Legal teams are the primary blocker, not operators. COOs and Chief Security Officers at major semis firms (e.g., Micron’s CSO) are enthusiastic about the problem and acutely aware of their tier 1-2 visibility gap. Legal teams — citing 7,000+ bespoke supplier NDAs — consistently killed data-sharing conversations. This is the structural friction that killed Kyle’s data acquisition efforts.

Go-to-market divergence: DoD-first vs. industry-first. Kyle’s team went government-first due to funding origins. We are going industry-first, using compliance requirements as a wedge to get legal teams to say yes. Kyle validated that government demand is real but noted that compliance currently only requires tier 2 visibility for DoD contracts — meaning the compliance wedge may be more potent on the commercial side.
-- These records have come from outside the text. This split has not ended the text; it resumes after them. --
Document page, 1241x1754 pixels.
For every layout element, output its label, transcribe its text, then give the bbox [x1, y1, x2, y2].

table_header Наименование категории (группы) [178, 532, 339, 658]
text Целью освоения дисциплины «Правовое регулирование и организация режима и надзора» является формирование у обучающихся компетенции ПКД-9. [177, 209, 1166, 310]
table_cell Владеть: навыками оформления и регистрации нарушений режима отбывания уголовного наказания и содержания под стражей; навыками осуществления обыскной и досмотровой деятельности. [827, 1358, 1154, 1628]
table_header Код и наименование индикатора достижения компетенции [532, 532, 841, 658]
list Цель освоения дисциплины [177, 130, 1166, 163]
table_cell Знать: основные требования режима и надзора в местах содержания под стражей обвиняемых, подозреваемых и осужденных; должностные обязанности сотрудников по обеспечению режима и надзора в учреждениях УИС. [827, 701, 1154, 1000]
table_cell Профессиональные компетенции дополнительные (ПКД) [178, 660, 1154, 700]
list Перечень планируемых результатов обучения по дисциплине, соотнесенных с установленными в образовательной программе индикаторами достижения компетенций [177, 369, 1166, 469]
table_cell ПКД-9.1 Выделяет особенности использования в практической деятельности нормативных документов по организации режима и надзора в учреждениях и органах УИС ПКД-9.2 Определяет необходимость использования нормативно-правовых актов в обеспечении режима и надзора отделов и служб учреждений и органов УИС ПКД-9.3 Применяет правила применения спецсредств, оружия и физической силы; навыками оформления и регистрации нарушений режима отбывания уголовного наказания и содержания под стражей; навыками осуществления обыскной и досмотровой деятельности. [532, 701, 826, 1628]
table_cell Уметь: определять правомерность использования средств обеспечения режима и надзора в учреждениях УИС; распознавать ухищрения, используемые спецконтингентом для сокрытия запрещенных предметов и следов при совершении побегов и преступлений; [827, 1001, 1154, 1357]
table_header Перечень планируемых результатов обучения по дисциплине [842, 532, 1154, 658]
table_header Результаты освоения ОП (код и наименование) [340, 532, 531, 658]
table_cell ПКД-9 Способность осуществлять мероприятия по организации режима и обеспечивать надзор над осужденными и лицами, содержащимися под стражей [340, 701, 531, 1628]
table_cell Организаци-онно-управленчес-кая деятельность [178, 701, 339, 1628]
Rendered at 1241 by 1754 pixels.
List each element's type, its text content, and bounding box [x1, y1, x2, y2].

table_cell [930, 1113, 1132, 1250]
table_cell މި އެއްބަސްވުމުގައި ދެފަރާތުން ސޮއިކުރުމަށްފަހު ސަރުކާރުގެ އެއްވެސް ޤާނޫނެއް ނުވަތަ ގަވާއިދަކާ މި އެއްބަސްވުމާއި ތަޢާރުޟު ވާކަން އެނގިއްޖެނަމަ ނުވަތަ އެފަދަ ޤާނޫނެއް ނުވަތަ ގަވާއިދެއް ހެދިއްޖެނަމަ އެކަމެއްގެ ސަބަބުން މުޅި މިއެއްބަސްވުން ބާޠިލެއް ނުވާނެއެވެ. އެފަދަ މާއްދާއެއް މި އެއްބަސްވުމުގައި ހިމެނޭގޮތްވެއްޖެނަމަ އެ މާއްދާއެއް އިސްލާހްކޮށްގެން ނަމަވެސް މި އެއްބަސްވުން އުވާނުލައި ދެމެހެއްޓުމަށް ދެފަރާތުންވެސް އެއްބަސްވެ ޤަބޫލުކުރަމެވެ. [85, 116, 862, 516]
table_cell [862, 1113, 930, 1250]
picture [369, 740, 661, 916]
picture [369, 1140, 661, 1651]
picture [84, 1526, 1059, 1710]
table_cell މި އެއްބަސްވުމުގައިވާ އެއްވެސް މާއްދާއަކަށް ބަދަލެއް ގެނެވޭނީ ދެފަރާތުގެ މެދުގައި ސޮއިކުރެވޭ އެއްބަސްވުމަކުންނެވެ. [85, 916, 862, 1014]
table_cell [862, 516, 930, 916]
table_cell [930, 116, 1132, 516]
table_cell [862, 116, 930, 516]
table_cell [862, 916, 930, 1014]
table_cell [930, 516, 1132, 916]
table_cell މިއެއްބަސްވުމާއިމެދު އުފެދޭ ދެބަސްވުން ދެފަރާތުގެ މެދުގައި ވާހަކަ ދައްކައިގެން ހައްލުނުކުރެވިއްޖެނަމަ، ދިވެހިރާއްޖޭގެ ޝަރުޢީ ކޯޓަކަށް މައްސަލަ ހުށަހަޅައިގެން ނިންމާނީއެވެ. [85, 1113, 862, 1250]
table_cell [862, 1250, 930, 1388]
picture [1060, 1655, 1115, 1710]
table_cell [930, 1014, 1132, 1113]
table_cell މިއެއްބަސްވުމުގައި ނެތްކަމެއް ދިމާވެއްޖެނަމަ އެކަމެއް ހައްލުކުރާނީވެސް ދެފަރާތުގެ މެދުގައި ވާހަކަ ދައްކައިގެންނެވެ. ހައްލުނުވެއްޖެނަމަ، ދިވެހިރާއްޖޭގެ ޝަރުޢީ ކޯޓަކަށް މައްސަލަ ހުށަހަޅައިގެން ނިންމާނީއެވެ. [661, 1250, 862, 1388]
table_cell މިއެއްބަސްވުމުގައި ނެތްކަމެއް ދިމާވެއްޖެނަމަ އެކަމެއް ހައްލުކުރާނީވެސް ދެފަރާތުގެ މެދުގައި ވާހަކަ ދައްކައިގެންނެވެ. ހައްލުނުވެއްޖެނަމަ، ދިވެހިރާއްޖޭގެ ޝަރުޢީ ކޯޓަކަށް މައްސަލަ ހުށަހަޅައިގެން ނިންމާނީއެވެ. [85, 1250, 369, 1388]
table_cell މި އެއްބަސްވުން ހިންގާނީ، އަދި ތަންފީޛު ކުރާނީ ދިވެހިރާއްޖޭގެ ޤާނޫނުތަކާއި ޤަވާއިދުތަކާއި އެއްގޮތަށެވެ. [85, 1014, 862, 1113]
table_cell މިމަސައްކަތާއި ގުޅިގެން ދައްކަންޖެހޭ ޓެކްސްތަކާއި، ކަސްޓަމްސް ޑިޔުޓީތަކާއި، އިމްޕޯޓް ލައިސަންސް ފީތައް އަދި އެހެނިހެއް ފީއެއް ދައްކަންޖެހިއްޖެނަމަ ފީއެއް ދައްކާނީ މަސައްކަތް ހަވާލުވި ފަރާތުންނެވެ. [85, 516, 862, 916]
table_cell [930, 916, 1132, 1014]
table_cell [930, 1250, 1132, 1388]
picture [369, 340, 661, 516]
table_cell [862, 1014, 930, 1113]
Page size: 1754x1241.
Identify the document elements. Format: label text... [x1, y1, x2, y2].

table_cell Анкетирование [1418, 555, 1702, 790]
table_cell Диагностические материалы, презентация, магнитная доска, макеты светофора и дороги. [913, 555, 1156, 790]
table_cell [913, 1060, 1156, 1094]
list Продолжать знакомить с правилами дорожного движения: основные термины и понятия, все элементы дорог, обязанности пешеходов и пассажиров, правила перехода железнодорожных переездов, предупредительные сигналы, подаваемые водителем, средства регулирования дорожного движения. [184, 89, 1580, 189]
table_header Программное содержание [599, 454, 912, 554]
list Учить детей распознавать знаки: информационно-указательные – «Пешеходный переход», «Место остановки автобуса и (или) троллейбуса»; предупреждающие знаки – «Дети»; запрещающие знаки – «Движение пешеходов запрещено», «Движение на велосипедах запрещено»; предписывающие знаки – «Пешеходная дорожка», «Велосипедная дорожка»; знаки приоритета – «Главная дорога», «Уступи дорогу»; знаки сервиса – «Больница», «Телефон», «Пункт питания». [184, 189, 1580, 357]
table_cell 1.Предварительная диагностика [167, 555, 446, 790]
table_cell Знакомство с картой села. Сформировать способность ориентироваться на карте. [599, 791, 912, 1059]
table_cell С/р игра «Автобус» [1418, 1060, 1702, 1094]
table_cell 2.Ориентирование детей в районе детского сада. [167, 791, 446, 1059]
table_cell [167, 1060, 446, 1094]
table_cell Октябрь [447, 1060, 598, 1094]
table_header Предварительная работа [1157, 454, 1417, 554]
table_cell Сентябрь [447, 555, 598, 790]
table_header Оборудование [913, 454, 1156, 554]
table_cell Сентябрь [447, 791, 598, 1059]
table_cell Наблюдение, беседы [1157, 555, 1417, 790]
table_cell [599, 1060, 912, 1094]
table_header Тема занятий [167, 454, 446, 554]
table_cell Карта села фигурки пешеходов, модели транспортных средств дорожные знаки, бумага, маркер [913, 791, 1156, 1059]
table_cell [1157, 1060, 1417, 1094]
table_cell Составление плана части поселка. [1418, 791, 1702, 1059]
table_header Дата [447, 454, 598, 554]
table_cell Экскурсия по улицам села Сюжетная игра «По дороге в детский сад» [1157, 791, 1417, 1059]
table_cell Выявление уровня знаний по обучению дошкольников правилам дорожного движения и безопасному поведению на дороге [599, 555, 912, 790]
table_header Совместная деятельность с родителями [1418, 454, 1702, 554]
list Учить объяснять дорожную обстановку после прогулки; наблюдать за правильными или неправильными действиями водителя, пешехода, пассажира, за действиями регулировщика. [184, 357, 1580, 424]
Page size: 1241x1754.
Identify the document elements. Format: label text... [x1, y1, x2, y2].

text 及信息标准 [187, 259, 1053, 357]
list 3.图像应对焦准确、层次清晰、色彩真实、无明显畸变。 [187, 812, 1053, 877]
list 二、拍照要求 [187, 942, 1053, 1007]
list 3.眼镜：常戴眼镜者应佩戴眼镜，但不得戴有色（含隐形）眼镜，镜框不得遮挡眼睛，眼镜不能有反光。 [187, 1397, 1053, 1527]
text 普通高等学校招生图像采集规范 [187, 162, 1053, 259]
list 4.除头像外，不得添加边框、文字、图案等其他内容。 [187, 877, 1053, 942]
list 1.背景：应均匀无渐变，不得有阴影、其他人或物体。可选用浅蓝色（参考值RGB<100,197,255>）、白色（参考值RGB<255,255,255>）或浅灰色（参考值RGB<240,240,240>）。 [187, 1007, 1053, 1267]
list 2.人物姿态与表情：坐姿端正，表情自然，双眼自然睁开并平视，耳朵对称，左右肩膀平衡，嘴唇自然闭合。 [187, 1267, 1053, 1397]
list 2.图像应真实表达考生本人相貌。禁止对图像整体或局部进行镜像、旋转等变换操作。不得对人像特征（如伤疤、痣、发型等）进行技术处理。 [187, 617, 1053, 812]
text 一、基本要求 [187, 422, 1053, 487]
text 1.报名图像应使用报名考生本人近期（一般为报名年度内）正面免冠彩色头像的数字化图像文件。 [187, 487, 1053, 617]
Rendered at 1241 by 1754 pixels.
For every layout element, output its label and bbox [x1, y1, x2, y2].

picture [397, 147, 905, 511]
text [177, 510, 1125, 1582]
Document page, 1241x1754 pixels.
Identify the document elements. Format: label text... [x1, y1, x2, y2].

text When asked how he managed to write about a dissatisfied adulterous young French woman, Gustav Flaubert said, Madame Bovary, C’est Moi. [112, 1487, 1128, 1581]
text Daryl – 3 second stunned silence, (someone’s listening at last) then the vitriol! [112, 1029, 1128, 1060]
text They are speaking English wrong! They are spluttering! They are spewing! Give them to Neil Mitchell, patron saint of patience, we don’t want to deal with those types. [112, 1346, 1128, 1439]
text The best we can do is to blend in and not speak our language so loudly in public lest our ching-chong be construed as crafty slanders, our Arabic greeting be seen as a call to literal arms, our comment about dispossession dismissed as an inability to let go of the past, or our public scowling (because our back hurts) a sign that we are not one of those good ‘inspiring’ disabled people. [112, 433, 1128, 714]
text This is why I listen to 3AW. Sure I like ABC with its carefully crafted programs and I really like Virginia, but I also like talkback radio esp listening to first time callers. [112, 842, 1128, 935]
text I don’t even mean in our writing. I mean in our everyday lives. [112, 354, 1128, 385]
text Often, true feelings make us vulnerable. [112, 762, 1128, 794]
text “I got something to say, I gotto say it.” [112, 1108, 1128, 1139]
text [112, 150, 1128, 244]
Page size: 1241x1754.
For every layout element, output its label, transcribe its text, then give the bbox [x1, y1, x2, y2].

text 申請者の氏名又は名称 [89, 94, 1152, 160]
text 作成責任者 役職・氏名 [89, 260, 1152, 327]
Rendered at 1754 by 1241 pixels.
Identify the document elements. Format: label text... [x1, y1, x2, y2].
The $150k Deloitte audit is the incumbent benchmark. Current DoD process: hire Deloitte for $150k, 3-month manual audit, no reuse across engagements. Kyle sees this as an obvious compression opportunity (<24 hours with a digital solution). This is a concrete incumbent price point and workflow to displace.

Competitive landscape is real but not dominant. Sayari, Govini, and Interos ($1B DoD contract) are all in the space. None appear to have cracked the data acquisition problem. The missing piece Kyle identifies is a ‘golden dataset’ — validated ground truth supply chain relationships to generate precision/recall curves.

Notable Quotes

  • “Nobody could really tell you beyond tier one. Maybe a couple people on tier two, like, who was in their supply chain.”
  • “Shit data in is like shit product out.”
  • “Legal teams consistently blocked data sharing — 7,000+ bespoke NDAs with suppliers created insurmountable barriers.”
  • “[DoD] hire Deloitte for $150k, 3-month manual audits. No reuse of previous audits, even for same companies.”

Surprises

  • Scale of the Cornell effort: $3M DoD pilot, team of up to 25, 200-page deliverable — and still didn’t crack data acquisition. Sobering signal on how hard this is.
  • Funding freeze mid-project due to Ivy League grant politics (not just DOGE-era cuts) — a real operational risk for government-funded approaches.
  • Kyle explicitly frames our industry-first approach as superior to his DoD-first path in hindsight, particularly the compliance wedge as a legal-team unlock.
  • Cornell stopped entity resolution at firm level (TSMC as one node, not TSMC Arizona vs. Taiwan) — a known limitation that creates a real product differentiation opportunity.

Open Questions

  • Can Cornell’s 200-page report and 20-slide summary be shared? This could save significant research cycles.
  • What does the Georgetown semiconductor industry overview paper contain — and does it overlap with our existing desk research?
  • Which smaller private semiconductor companies might be willing to exchange supply chain data for free analysis — and does Kyle have warm intros?
  • How does Interos’s $1B DoD contract affect the government sales motion — are they entrenched or is there room?
  • What is the current status of the DoD pilot program renewal in the FY26 NDAA cycle?